(Aim of the exercise): Every line of the data below needs to be reproduced exactly.

+++ Data for this task +++

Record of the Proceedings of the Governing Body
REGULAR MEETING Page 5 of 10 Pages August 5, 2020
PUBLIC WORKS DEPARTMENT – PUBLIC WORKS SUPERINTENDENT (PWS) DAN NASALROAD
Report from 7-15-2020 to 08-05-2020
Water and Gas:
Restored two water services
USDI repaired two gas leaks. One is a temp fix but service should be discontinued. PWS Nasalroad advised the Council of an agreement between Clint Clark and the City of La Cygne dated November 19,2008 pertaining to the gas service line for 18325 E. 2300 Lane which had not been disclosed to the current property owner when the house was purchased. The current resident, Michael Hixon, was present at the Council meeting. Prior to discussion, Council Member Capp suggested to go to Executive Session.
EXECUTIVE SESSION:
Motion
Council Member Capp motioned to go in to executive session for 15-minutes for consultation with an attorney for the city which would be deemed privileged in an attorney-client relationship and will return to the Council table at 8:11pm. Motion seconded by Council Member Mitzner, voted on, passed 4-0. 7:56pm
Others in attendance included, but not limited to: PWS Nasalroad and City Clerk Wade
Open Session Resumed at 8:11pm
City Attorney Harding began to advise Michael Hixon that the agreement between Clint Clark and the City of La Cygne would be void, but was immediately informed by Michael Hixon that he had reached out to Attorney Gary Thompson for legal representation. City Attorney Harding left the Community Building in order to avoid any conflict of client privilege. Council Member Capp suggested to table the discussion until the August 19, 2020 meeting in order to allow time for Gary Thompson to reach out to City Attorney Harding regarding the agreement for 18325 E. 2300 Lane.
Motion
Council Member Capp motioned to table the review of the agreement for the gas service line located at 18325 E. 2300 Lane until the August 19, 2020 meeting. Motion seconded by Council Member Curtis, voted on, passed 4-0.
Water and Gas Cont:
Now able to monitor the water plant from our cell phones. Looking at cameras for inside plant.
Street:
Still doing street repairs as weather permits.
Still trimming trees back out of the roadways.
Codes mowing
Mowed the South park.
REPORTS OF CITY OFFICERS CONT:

+++

(Written reply):
Record of the Proceedings of the Governing Body
REGULAR MEETING Page 5 of 10 Pages August 5, 2020
PUBLIC WORKS DEPARTMENT – PUBLIC WORKS SUPERINTENDENT (PWS) DAN NASALROAD
Report from 7-15-2020 to 08-05-2020
Water and Gas:
Restored two water services
USDI repaired two gas leaks. One is a temp fix but service should be discontinued. PWS Nasalroad advised the Council of an agreement between Clint Clark and the City of La Cygne dated November 19,2008 pertaining to the gas service line for 18325 E. 2300 Lane which had not been disclosed to the current property owner when the house was purchased. The current resident, Michael Hixon, was present at the Council meeting. Prior to discussion, Council Member Capp suggested to go to Executive Session.
EXECUTIVE SESSION:
Motion
Council Member Capp motioned to go in to executive session for 15-minutes for consultation with an attorney for the city which would be deemed privileged in an attorney-client relationship and will return to the Council table at 8:11pm. Motion seconded by Council Member Mitzner, voted on, passed 4-0. 7:56pm
Others in attendance included, but not limited to: PWS Nasalroad and City Clerk Wade
Open Session Resumed at 8:11pm
City Attorney Harding began to advise Michael Hixon that the agreement between Clint Clark and the City of La Cygne would be void, but was immediately informed by Michael Hixon that he had reached out to Attorney Gary Thompson for legal representation. City Attorney Harding left the Community Building in order to avoid any conflict of client privilege. Council Member Capp suggested to table the discussion until the August 19, 2020 meeting in order to allow time for Gary Thompson to reach out to City Attorney Harding regarding the agreement for 18325 E. 2300 Lane.
Motion
Council Member Capp motioned to table the review of the agreement for the gas service line located at 18325 E. 2300 Lane until the August 19, 2020 meeting. Motion seconded by Council Member Curtis, voted on, passed 4-0.
Water and Gas Cont:
Now able to monitor the water plant from our cell phones. Looking at cameras for inside plant.
Street:
Still doing street repairs as weather permits.
Still trimming trees back out of the roadways.
Codes mowing
Mowed the South park.
REPORTS OF CITY OFFICERS CONT:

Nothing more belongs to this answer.